The most frustrating part about the holidays, for me, is allowing myself to let go a little, but not too much. I have never been good at moderation, especially when it comes to my two nemeses: Work and Food.
Work seems as though it would be easier, as one can leave it behind at the office and go home. There's a slight problem with that, though, as I do half of my work from home, and my home is also part of what I work on. I can't go to bed if there's too much junk lying around, waiting to be picked up, and I have a hard time leaving dishes in the sink (although I have relaxed quite a bit on that one…I have a deep sink and I can pretend they're not there). I also have had trouble sleeping for the last week just because I'm going to be taking over some other people's duties while they're away and I worry that I'm going to forget to do all of that and screw everything up. Aaaand the Christmas singing stuff is about to go down and I'm still struggling with the new jaw tightness that makes everything a hundred times harder. Sigh.
Did I mention that I hate change? because, yeah, I do. I really, really do.
Anyway, when I get stressed out, I tend to relax with my diet a little bit, but that usually means I allow myself to eat candy as a meal replacement. It's got milk in it, right? That means it falls under the "dairy" category and is therefore healthy. Raisins? Got some fruit in there, too. I'm all set. If it has peanut butter, it's so freaking healthy I almost don't want to have it, but I guess I can suck it up and get my protein on.
Yeah, Reese's Pieces and Raisinets encompass three of the four food groups.

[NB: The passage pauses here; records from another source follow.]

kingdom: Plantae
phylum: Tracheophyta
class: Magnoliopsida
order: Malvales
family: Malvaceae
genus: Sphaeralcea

What of it?
So, how to work a little harder to get stuff done, and how to relax my eating a little so I can have some treats but not gain weight? I just don't know. I always overdo. Here is a great example: Once, a long, long time ago, I had a cold. My voice teacher told me I should try to cough as little as possible, because I was getting ready for a performance and I wanted to be as kind to my cords as possible. So I didn't cough, even though I needed to. I ended up with pneumonia, because the fluid collected in there because I was bound and determined not to cough, so I didn't. At all.
Good job, me.
So I guess maybe if I focus on just being balanced and letting some things go a little, I will feel better about the whole thing. Maybe. Although, technically, that would be change and I am still pretty uncomfortable with anything that involves not being in my little happy place.
So, maybe a little more Reese's action and a little less work. A little. Like, maybe I won't go in on Christmas Day or New Year's Day this year. Maybe.
I'll do my best. To not do my best. Wait a minute…what? Because, really, the lesson I learned today is that I should cough and eat Reese's Pieces.
Mmmmm. Reese's Pieces. Okay, I'm happy now.